In questi ultimi anni abbiamo visto tanti, tantissimi alfieri di quell’epoca, e di quelle successive, andarsene, chi per vecchiaia, chi per aver bruciato la propria vita con troppa foga. La morte è parte della vita, non lo scopro certo io ora, ma sapere che così tanti pezzi di quel quadro bellissimo che la musica ci ha posto di fronte se n’è andato, uno dei più fulgidi, quello che faceva tremare d’invidia Paul e John, non esattamente uno di passaggio, e che li spingeva a dare il meglio di loro, è qualcosa che ci lascia decisamente nello sconforto, più poveri e anche più soli. Brian Wilson forse se n’era già andato da decenni, vallo a sapere, il suo starsene incartato nella sua psiche un dedalo troppo difficile da sbrogliare per noi comuni mortali.

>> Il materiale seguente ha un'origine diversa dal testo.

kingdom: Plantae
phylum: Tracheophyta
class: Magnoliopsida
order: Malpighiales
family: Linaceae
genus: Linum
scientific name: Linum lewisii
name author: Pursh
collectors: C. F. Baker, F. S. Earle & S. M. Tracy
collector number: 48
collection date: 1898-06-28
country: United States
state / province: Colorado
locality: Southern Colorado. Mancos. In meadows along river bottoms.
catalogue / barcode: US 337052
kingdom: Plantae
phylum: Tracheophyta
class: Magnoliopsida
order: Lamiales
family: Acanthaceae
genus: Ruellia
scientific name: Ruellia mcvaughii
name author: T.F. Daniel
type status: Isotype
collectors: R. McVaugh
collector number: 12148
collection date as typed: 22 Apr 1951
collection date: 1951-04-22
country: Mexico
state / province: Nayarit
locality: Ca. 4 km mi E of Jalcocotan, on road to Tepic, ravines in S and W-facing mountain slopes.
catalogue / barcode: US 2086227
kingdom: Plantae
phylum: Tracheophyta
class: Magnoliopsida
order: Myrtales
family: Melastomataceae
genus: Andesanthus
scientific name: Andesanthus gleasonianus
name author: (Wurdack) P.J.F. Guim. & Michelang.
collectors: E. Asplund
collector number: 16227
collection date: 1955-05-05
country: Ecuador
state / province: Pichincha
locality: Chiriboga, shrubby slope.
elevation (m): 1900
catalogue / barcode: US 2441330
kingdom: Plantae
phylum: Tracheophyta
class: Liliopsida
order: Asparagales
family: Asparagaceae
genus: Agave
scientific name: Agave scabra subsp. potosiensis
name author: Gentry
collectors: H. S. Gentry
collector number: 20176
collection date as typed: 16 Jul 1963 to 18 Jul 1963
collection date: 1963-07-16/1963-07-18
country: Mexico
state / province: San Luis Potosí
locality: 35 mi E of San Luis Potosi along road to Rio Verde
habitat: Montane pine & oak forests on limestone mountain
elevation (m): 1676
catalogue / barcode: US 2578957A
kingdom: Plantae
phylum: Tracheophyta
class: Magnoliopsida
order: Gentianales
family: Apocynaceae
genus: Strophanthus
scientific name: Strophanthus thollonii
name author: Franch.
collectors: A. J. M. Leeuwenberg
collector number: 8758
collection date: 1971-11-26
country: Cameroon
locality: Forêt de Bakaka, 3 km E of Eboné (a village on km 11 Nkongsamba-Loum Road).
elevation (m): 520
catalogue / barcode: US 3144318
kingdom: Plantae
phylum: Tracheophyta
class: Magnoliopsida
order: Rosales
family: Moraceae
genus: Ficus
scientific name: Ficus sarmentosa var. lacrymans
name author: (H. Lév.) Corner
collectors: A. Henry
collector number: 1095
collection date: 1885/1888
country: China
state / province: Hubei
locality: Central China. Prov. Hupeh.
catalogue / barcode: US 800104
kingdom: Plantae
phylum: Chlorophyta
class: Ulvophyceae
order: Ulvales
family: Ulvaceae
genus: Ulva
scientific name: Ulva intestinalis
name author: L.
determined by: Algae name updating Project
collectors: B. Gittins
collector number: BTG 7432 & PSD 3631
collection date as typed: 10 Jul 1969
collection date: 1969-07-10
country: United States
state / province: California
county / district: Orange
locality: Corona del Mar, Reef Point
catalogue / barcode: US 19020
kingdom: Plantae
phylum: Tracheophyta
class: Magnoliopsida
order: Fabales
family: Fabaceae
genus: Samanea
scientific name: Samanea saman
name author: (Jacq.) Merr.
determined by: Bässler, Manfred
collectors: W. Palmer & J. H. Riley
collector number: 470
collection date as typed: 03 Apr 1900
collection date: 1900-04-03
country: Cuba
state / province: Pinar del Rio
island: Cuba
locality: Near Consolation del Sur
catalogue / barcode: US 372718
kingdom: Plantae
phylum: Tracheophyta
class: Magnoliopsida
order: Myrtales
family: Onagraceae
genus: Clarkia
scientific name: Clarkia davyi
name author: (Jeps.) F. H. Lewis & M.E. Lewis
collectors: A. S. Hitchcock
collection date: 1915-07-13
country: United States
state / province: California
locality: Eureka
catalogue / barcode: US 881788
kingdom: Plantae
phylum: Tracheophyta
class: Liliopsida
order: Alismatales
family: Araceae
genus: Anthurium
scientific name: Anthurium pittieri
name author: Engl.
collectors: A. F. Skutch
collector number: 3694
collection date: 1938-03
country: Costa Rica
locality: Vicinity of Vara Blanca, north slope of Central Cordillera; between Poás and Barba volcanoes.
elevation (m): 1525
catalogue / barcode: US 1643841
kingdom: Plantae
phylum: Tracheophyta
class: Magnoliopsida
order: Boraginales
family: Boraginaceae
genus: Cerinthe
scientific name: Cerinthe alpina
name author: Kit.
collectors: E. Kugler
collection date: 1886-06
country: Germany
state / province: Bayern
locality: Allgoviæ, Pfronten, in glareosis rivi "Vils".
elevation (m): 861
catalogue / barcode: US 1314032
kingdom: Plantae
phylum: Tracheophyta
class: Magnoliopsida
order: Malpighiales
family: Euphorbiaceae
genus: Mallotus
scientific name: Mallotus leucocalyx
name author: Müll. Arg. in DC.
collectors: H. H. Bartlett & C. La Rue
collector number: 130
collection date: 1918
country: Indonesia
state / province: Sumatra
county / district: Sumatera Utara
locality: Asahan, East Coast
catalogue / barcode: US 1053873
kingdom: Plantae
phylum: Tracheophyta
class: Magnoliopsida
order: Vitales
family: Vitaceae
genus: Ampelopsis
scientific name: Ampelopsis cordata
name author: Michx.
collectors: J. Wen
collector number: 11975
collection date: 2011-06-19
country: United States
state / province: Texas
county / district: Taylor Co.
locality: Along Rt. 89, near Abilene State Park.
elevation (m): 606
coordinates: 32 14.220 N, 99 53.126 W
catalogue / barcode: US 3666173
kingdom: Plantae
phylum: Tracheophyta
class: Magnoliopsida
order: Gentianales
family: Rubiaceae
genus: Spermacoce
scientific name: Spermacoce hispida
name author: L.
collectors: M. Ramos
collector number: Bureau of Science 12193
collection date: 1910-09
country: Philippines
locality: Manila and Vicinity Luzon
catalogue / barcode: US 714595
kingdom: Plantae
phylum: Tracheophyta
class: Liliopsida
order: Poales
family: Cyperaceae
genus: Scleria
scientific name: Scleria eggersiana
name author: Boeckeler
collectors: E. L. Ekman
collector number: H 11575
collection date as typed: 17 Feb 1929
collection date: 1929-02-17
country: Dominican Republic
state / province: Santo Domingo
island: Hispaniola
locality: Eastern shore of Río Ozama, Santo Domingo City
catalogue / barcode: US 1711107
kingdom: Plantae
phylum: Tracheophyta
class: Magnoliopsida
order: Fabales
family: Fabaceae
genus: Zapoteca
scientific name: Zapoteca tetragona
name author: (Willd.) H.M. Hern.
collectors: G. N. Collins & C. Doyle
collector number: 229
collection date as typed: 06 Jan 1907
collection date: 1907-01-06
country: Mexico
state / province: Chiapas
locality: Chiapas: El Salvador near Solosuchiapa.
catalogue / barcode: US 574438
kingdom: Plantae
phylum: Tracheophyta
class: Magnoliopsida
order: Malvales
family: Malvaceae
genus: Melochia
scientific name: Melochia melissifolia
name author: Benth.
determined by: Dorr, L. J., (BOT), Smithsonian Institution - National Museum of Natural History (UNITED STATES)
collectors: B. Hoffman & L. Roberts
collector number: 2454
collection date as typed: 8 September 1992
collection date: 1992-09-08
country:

Era tanto che il suo genio non si esprimeva, e del resto chi ha scritto Pet Sounds o Smile non è che sia tenuto a fare altro, credo, la pretesa di una performatività a quel livello è arrogante quanto ingrata. Ma che la California sia messa a ferro e fuoco proprio mentre il suo corpo sta da qualche parte a Los Angeles ormai pieno di vita mi sembra davvero un’immagine che nessun grande scrittore avrebbe potuto scrivere, geniale anche nell’uscita di scena.